In this short story, a tunnel is being dug, and a fossil hunter is asked to look inside, where he finds small worm like thing.
The man is sitting on a pile of slag looking for fossils, and the workers digging a tunnel ask him to come look at something for them. There's a breach in the tunnel wall, it smells, it's dark, and there are worm-like things in there. The worm-like animals are 'a type never seen before' and the fossil hunter thinks they have evolved isolated from the rest of the world in the huge cavern they find through the breach in the tunnel wall.

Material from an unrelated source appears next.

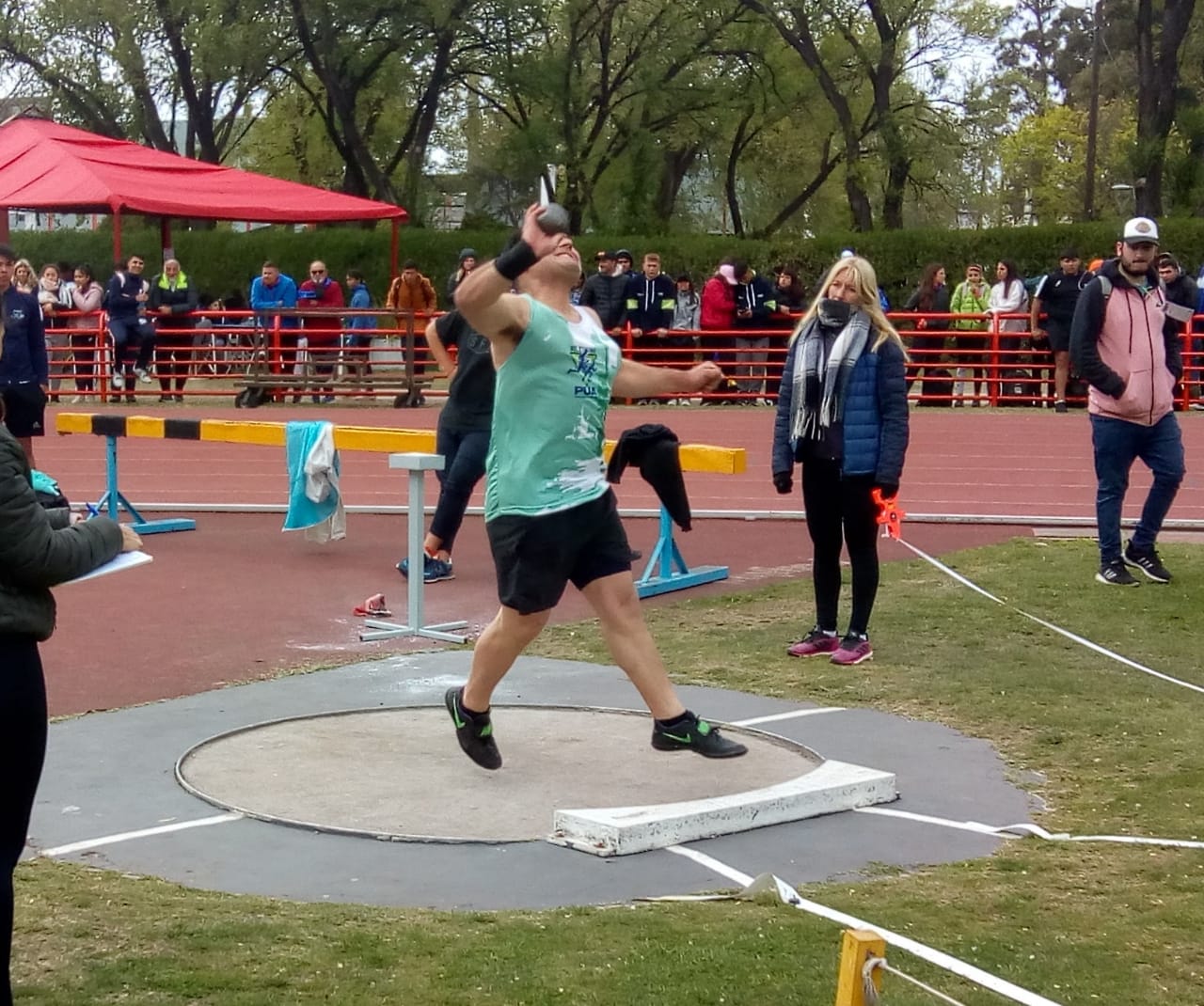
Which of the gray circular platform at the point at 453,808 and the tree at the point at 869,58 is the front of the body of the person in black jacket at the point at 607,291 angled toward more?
the gray circular platform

Plot order as i can remember it: Starts with a man (A professor? Englishman, an older gentleman), sitting on a spool heap, searching through the rocks, looking for fossils. He then starts to eat his packed lunch while sitting looking at the tunnel workings. The tunnel is (I think) a new train tunnel being dug. A foreman then calls him over and asks his advice as a 'man of science' the foreman then shows his a sealed glass jar with a strange worm/insect inside. He asks if the professor knows what it is. He says it was found in the tunnel in a place where a blast opened up a whole in the tunnel wall. The professor and foreman then walk into the tunnel towards the breech. There's a bad smell. through the breech he sees a mass of writhing worms, or worm like creatures. My memory lets me down from here.
Its setting is Victorian i think, in England or maybe Wales.
I read this in an anthology, it was most like a 'best of the year' type anthology, either horror or sci-fi.